Thursday, June 9, 2016

Our Gang: Ontario minister Michael Chan defends China’s human-rights record


Days after China’s Foreign Minister berated a Canadian reporter for questioning his country’s troubled human-rights record, an Ontario Crown minister defended it.

Michael Chan, the province’s minister of Citizenship, Immigration and International Trade, weighed in on the flap Monday, arguing in a Chinese-language column that the authoritarian country should also be seen through the perspective of “basic livelihood.”

“The inner meaning of human rights is very broad, but the right to survival and a basic livelihood are important components of human rights,” he tells an unidentified journalist for a blog on the popular Chinese-language website 51.ca and Mr.
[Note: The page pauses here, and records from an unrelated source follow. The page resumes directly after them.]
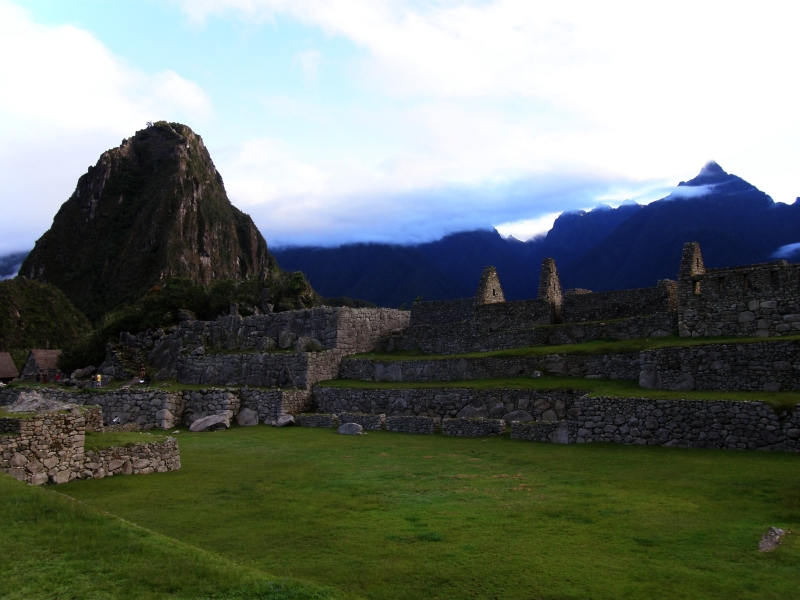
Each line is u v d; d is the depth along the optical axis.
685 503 14.61
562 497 15.60
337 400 36.38
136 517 14.52
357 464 21.09
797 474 16.47
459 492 16.61
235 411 36.81
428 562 11.40
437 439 26.44
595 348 29.47
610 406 23.38
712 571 10.74
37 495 13.20
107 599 9.10
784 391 21.94
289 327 44.75
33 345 100.25
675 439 21.78
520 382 29.95
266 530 13.43
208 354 46.12
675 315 29.42
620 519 13.59
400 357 40.97
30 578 9.62
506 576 10.73
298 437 28.88
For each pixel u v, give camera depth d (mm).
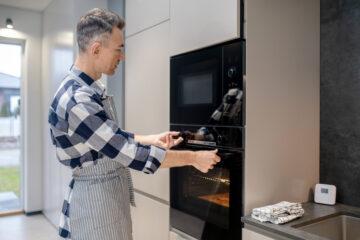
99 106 1134
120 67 2617
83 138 1104
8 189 4457
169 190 2000
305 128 1760
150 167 1123
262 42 1540
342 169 1767
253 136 1517
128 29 2447
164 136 1512
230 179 1540
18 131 4488
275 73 1597
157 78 2107
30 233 3678
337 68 1778
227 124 1559
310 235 1252
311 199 1800
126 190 1352
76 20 3012
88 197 1241
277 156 1617
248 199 1508
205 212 1706
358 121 1700
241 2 1484
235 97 1515
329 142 1818
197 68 1737
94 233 1240
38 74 4371
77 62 1245
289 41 1660
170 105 1956
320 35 1840
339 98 1773
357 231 1578
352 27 1717
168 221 2014
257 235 1417
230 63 1534
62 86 1199
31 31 4285
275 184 1609
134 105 2391
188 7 1767
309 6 1771
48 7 3975
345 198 1755
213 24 1595
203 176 1725
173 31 1895
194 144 1759
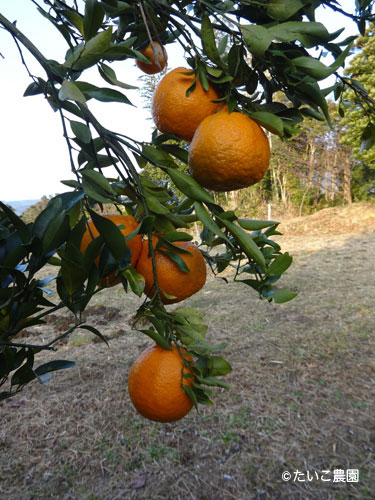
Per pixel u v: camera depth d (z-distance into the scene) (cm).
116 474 154
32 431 181
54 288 379
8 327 36
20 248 32
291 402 188
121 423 182
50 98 41
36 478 155
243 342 255
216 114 36
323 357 227
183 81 37
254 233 47
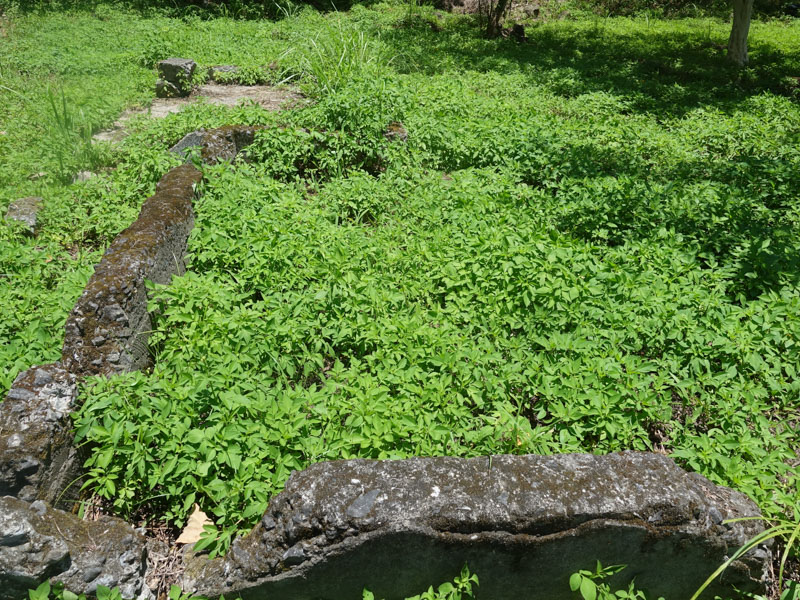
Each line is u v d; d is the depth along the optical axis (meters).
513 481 2.92
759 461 3.58
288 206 6.09
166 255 4.97
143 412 3.44
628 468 3.03
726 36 20.94
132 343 4.25
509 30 19.83
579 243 5.75
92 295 4.04
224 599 2.96
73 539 2.87
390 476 2.93
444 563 2.88
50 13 17.12
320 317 4.57
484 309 4.76
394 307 4.86
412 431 3.58
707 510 2.91
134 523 3.45
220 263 5.38
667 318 4.55
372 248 5.48
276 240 5.36
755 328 4.52
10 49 13.16
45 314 4.53
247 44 15.23
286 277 5.08
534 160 7.93
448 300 5.07
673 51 18.33
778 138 10.09
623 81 14.26
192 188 5.98
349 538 2.77
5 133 8.78
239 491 3.22
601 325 4.64
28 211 6.22
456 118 8.99
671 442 3.84
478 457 3.08
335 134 7.75
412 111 8.99
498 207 6.43
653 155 8.98
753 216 6.76
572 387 3.90
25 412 3.18
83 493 3.52
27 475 3.04
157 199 5.50
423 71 13.84
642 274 5.12
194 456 3.32
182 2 20.39
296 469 3.32
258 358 4.16
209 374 3.86
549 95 12.05
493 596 3.02
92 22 16.25
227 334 4.25
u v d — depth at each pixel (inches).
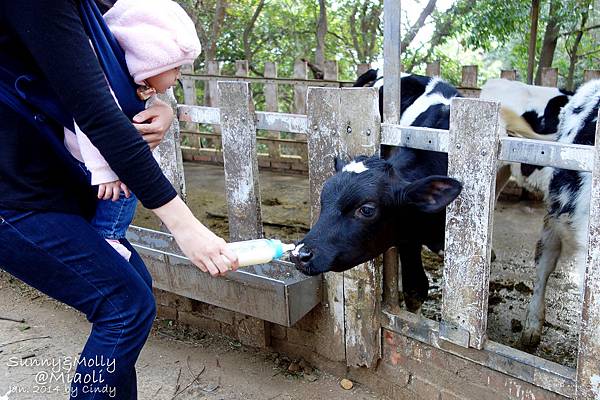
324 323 112.9
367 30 356.8
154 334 132.5
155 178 55.1
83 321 136.4
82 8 54.1
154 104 65.2
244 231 119.0
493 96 162.4
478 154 84.4
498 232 186.4
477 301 89.8
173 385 112.3
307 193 229.1
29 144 56.5
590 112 119.6
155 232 129.1
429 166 114.3
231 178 117.0
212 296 113.1
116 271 61.7
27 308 143.3
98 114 51.4
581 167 75.5
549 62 284.5
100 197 59.6
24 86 54.3
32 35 49.1
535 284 125.6
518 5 277.9
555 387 84.2
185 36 59.0
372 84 183.8
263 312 106.5
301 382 113.8
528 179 145.6
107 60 56.1
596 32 340.5
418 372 103.0
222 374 116.1
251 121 110.7
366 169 95.0
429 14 327.6
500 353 89.8
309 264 91.7
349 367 113.0
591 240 75.7
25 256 58.4
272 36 362.9
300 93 244.1
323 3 318.0
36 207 57.2
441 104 138.7
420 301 133.2
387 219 96.3
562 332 128.6
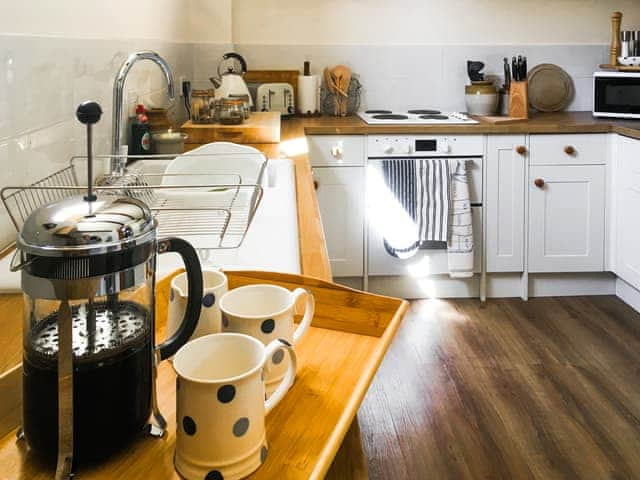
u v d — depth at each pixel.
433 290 3.68
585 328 3.20
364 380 0.75
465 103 4.05
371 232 3.54
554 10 3.98
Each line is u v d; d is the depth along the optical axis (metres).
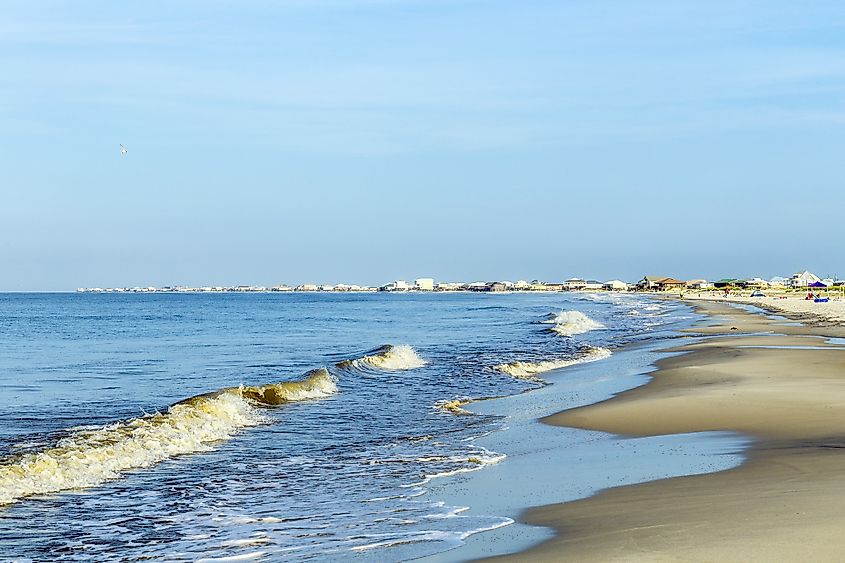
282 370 35.38
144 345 52.91
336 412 22.86
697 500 10.68
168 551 10.29
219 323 86.81
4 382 31.42
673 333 56.25
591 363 35.91
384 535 10.36
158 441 17.34
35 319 99.00
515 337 56.62
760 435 16.30
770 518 9.21
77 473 14.64
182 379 32.19
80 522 11.82
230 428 20.09
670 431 17.67
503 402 24.61
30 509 12.55
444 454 16.45
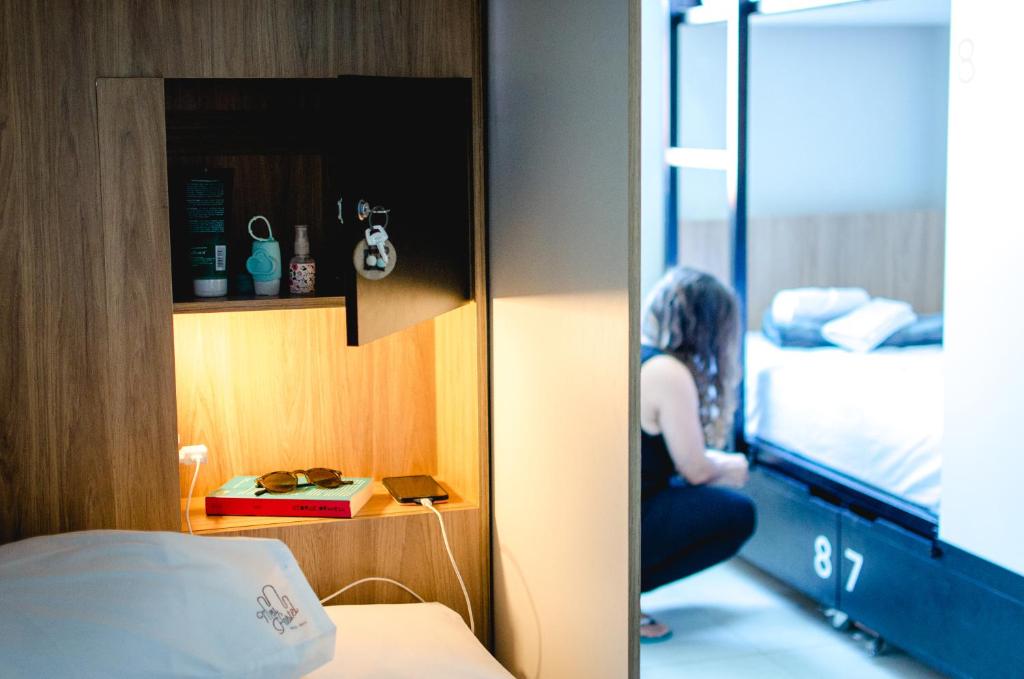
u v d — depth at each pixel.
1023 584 2.05
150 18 1.73
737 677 2.56
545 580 1.78
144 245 1.75
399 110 1.66
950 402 2.22
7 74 1.68
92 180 1.72
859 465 2.70
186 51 1.75
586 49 1.51
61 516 1.78
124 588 1.44
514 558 1.91
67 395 1.76
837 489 2.68
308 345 2.07
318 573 1.90
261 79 1.94
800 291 3.67
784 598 2.71
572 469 1.65
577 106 1.56
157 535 1.59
Chan’s official WeChat page.

The blog begins with the mention of Chinese Foreign Minister Wang Yi’s controversial press conference in Ottawa last week with his Canadian counterpart, Stéphane Dion. “[Mr. Wang] touched on the issue of human rights and his response led to commentary from all quarters,” a scribe writes. “A journalist interviewed Michael Chan about this, inviting him to share his views on the matter.”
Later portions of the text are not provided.